An Android APK is really a zip file. The files in the resource directory are inside the APK file, therefore they are compressed within a zip file. The Lua io API such as io.open() is unable to open/extract files inside a zip file, thus it cannot open files within an APK. This is true of the io API on all platforms (Mac, Windows, iOS, and Android).
Now, the reason that the Lua io API can access resource files from an iOS package is because it is NOT a compressed file. The iOS package file contains its own directory structure which you can get an absolute path to its contained files that are accessible in the C language, which is what the Lua runtime is written in.
So, this presents an interesting problem with Android APKs. The C/C++ side of Corona and the Lua runtime are unable to access resource files within the APK because it is really a zip file. We have to access these files differently than how we do it compared to files outside of the APK. We do access these files via special Android function calls on the Java side. We've set up our Ansca made Corona APIs to be able to identify if it is a file within the APK or outside of the APK and open it seamlessly for you. However, the Lua "io" API was not made by Ansca but by the developers of Lua, so it has no understanding of what an APK is and how to access its contained files. So I hope this makes the problem clear to you.

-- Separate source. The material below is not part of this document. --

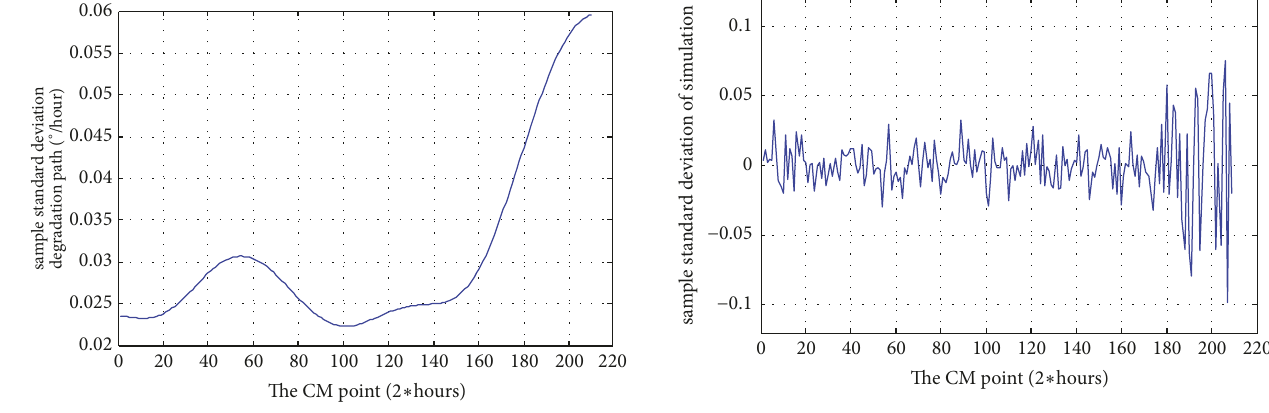
Figure 6: The trend items.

That said, we've implemented some special handling. Calling system.pathForFile() on certain file types will cause Corona to automatically extract that file and copy it to an outside directory. It's a hack, not a good solution because it is wasteful on storage space, but it allows Lua io APIs to access certain file types.
system.pathForFile() will auto-extract all file types EXCEPT the following:
- *.html- *.htm- *.3gp- *.m4v- *.mp4- *.png- *.jpg- *.ttfThis means that the above file types cannot be accessed by Lua io API. All other files will be automatically extracted when calling system.pathForFile() first. This is also why you can't access your HTML file. The reason that the HTML file is not auto-extracted is because typically images are linked to it as well so Corona would have to auto-extract image files too to make the web page appear correctly... but we definitely don't want to do this because images typically take a huge amount of space on storage.